Выбрать главу
«Кто?» «Кудри». «Вероятно». «Не дрожи». «Мне холодно». «Засунул бы ты руки под одеяло». «Правильно». «Скажи, что есть любовь?» «Сказал…» «Но в каждом звуке другие рубежи и этажи». «Любовь есть предисловие к разлуке». «Не может быть!» «Я памятником лжи согласен стать, чтоб правнуки и внуки мне на голову клали!» «Не блажи». «Я это, как и прочее, от скуки».
«Проклятие, как дует от окна». «Залеплено замазкой». «Безобразно. Смотри, и батарея холодна!» «Здесь вообще и холодно и грязно… Смотри, звезда над деревом видна — без телескопа». «Видно и на глаз, но звезда не появляется одна». «Я вдруг подумал — но, конечно, праздно — что если крест да распилить бы на дрова, взойдет ли дым крестообразно?»
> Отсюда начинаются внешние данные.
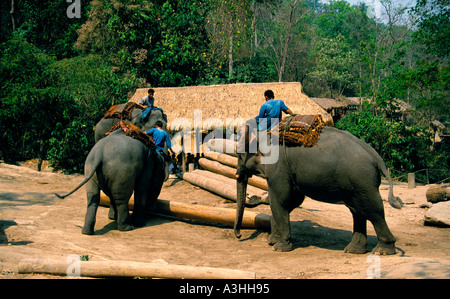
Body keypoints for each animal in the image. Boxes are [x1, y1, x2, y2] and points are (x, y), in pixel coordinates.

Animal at [234, 124, 402, 255]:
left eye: (240, 156)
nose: (239, 236)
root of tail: (375, 155)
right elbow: (292, 201)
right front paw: (272, 242)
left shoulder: (279, 168)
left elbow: (279, 200)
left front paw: (278, 247)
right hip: (356, 183)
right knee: (357, 210)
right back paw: (353, 250)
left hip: (362, 179)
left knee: (373, 210)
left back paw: (382, 251)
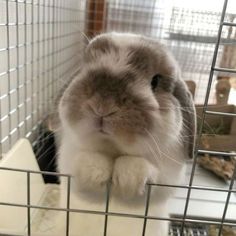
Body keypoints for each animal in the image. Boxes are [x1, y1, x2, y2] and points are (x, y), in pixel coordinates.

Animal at [55, 32, 195, 235]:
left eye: (156, 81)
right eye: (84, 69)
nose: (103, 105)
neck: (114, 150)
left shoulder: (167, 178)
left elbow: (145, 175)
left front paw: (129, 178)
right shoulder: (68, 167)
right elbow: (85, 171)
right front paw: (94, 171)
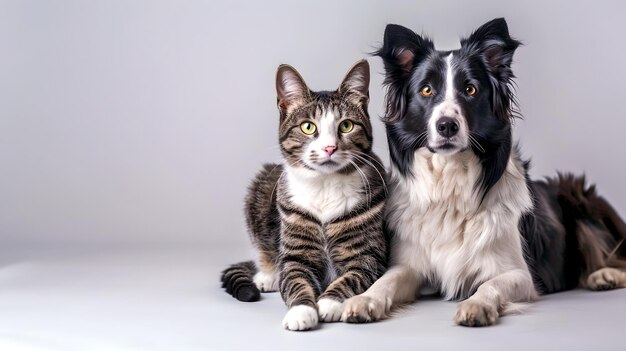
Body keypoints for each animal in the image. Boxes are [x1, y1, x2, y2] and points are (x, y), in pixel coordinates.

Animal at [219, 59, 386, 332]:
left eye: (346, 125)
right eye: (308, 127)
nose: (329, 147)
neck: (325, 185)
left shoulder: (368, 255)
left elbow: (352, 277)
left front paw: (329, 302)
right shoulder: (296, 253)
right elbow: (295, 278)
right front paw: (302, 311)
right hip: (262, 185)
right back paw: (268, 274)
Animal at [342, 17, 624, 328]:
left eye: (470, 90)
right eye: (426, 90)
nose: (447, 125)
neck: (450, 182)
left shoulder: (520, 275)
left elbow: (490, 284)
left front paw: (476, 306)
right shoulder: (410, 264)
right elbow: (387, 280)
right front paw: (365, 299)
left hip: (580, 200)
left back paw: (605, 274)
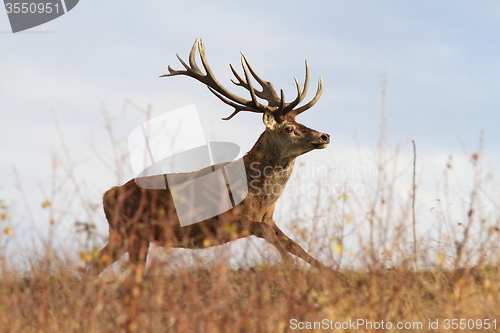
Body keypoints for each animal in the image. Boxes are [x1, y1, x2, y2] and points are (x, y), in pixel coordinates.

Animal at [89, 38, 332, 278]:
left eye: (300, 122)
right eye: (289, 129)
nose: (324, 135)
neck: (259, 197)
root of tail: (109, 195)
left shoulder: (268, 218)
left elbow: (295, 245)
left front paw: (329, 270)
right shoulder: (227, 220)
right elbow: (270, 236)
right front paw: (290, 266)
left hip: (125, 235)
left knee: (93, 266)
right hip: (133, 230)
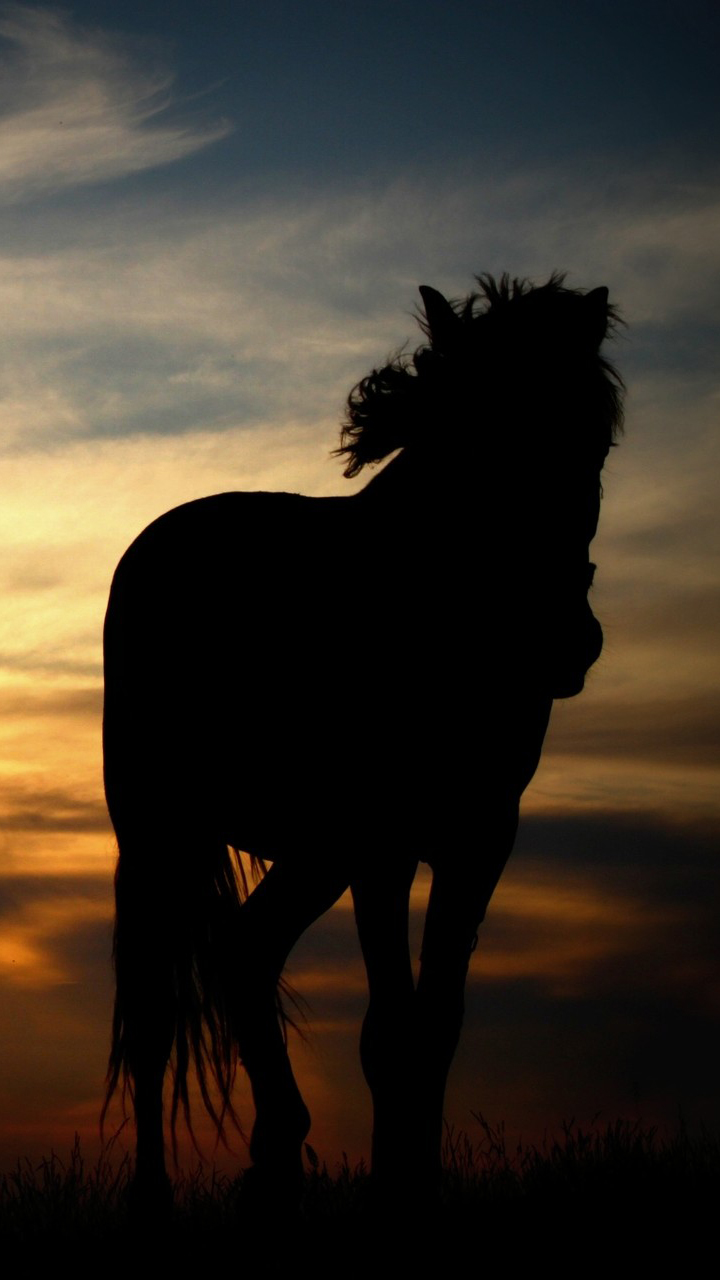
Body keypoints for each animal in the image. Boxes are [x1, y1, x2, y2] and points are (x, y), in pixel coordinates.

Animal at [102, 273, 623, 1212]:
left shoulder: (479, 838)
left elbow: (436, 1024)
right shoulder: (383, 844)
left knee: (247, 950)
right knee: (158, 1010)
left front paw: (418, 1178)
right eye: (471, 438)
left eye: (593, 440)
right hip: (161, 833)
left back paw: (277, 1156)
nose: (564, 640)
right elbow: (387, 1030)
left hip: (314, 853)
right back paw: (156, 1195)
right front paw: (392, 1187)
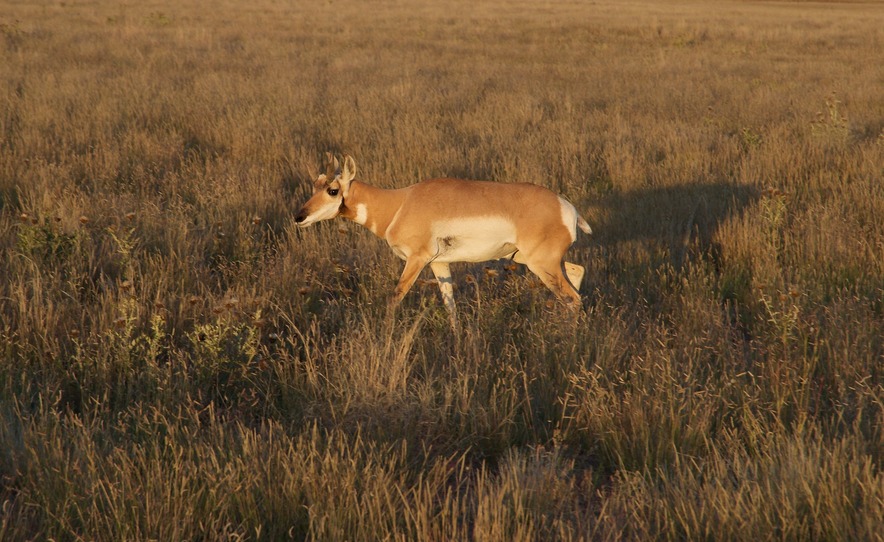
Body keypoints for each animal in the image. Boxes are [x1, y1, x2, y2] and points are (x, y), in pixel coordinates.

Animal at [296, 155, 592, 328]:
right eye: (314, 186)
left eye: (333, 190)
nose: (299, 216)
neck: (400, 203)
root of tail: (566, 207)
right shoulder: (439, 264)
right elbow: (450, 306)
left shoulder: (417, 260)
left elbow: (394, 297)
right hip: (530, 259)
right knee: (577, 274)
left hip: (540, 264)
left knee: (573, 299)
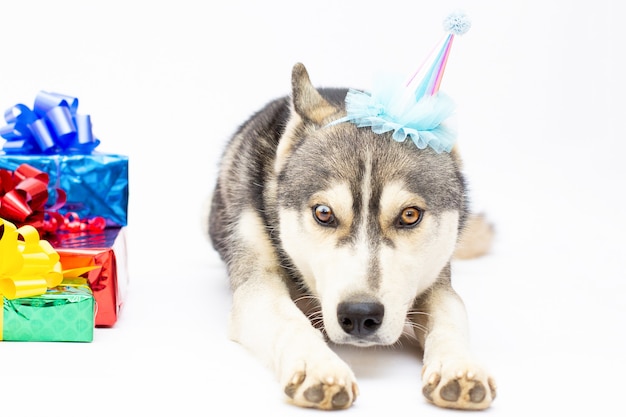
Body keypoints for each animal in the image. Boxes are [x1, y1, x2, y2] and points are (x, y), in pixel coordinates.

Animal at [207, 62, 494, 410]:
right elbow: (289, 320)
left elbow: (450, 316)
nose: (360, 315)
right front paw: (318, 367)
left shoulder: (437, 279)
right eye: (323, 213)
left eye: (410, 215)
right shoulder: (257, 281)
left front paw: (459, 366)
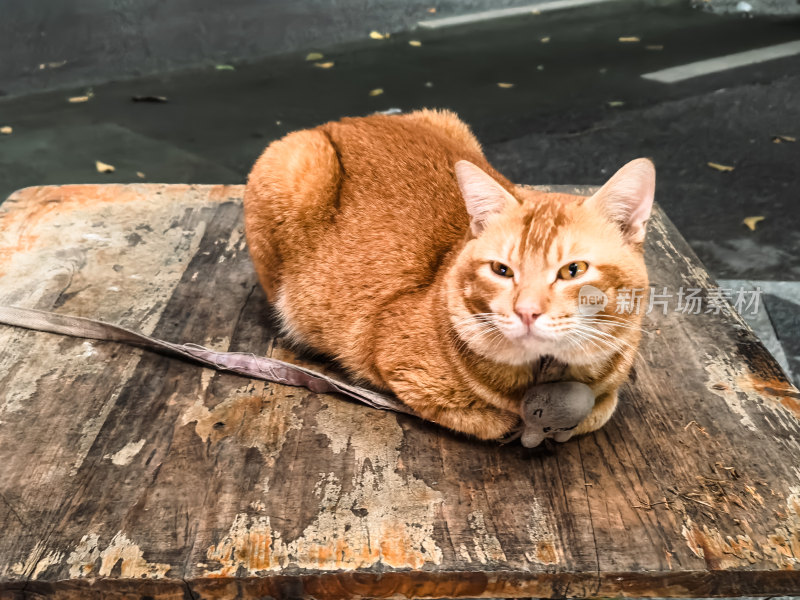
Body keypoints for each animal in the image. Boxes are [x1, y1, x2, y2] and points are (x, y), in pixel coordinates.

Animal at [242, 110, 648, 440]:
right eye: (502, 270)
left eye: (573, 270)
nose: (527, 312)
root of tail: (340, 120)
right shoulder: (393, 358)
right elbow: (492, 420)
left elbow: (599, 408)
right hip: (294, 164)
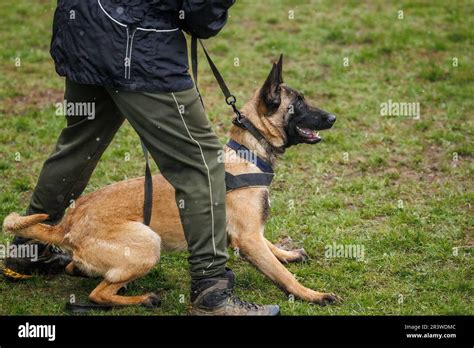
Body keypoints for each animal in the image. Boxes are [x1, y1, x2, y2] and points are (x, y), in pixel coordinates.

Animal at [2, 56, 336, 308]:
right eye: (299, 104)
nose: (333, 117)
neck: (248, 153)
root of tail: (66, 226)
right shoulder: (248, 237)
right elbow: (282, 274)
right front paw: (312, 294)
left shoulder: (251, 234)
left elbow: (272, 247)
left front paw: (288, 254)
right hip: (149, 243)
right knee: (98, 295)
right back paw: (143, 298)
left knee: (79, 270)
«Ты спятил!» «Я не спятил, а блюду твой интерес». «Похвальная сердечность. Но что имеешь, собственно, ввиду?» «Согреть окоченевшую конечность». ««Да, все мои конечности во льду». «Я прав». «Но в этом есть бесчеловечность. Сложи поленья лучше как звезду». «Звезда, ты прав, напоминает вечность; не то, что крест, к великому стыду». «Не вечность, а дурную бесконечность».
«Который час?» «По-видимому, ночь». «Молю, не начинай о Зодиаке». «Снаружи и жена моя, и дочь. Что о любви, то верно и о браке». «Я тоже поджениться бы непрочь. А вот тебе не следовало». «Паки и паки, я гляжу, тебе невмочь, что я женат». «Женился бы на мраке!» «Ну, я к однообразью неохоч. В семье есть ямы, есть и буераки».
«Который час?» «Да около ноля». «О, это поздно». «Не имея вкуса к цифири, я скажу тебе, что для меня все «о» — предшественницы плюса». «Ну, дали мои губы кругаля… То ж следствие зевоты и прикуса. Чего ты добиваешься, валя все в кучу?» «Недоступности Эльбруса». «А соразмерной впадины Земля не создала?» «Отпраздновала труса».
«Уж если размышляешь о горе, то думай о Голгофе, по причине того, что март уже в календаре, и я исчезну где-нибудь в лощине». «Иль в облаке сокрывшись, как в чадре, сыграешь духа в этой чертовщине». «На свой аршин ты меряшь, тире, твоей двуглавой снеговой вершине не уместиться ввек в моем аршине, сжимающем сугробы во дворе».

XIII Разговоры о море

«Твой довод мне бессмертие сулит. Но я, твоим пророчествам на горе, уже наполовину инвалид. Как снов моих прожектор в коридоре, твой светоч мою тьму не веселит… Но это не в укор, и не в укоре все дело. То есть, пусть его горит!.. В открытом и в смежающемся взоре все время что-то мощное бурлит, как будто море. Думаю, что море».
«Больница. Ночь. Враждебная среда. Внимать я не могу тебе без дрожи от холода, но также от стыда за светоч. Ибо море — это все же есть впадина. Однако же туда я не сойду, хоть истина дороже… Но я не причиню тебе вреда! Куда уж больше! Видимо, ты тоже не столь уверен, море ли… Беда. На что все это, Господи, похоже?»
«Пожалуй, море… Чайки на молу над бабой, в них швыряющейся коркой. И ветер треплет драную полу, хлеща волнообразною оборкой ей туфли… И стоит она в пылу визгливой битвы, с выбившейся челкой, швыряет хлеб и пялится во мглу… Как будто став внезапно дальнозоркой, высматривает в Турции пчелу».
«Да, это море. Именно оно. Пучина бытия, откуда все мы, как витязи, явились так давно, что, не коснись ты снова этой темы, забыл бы я, что существует дно и горизонт, и прочие системы пространства, кроме той, где суждено нам видеть только крашеные стены с лиловыми их полосами; но умеющие слышати, да немы».
«Есть в жизни нечто большее, чем мы, что греет нас, само себя не грея, что громоздит на впадины холмы — хотя бы и при помощи Борея, друг другу их несущего взаймы. Я чувствую, что шествую во сне я ступеньками, ведущими из тьмы то в бездну, то в преддверье эмпирея, один, среди цветущей бахромы — бессонным эскалатором Нерея».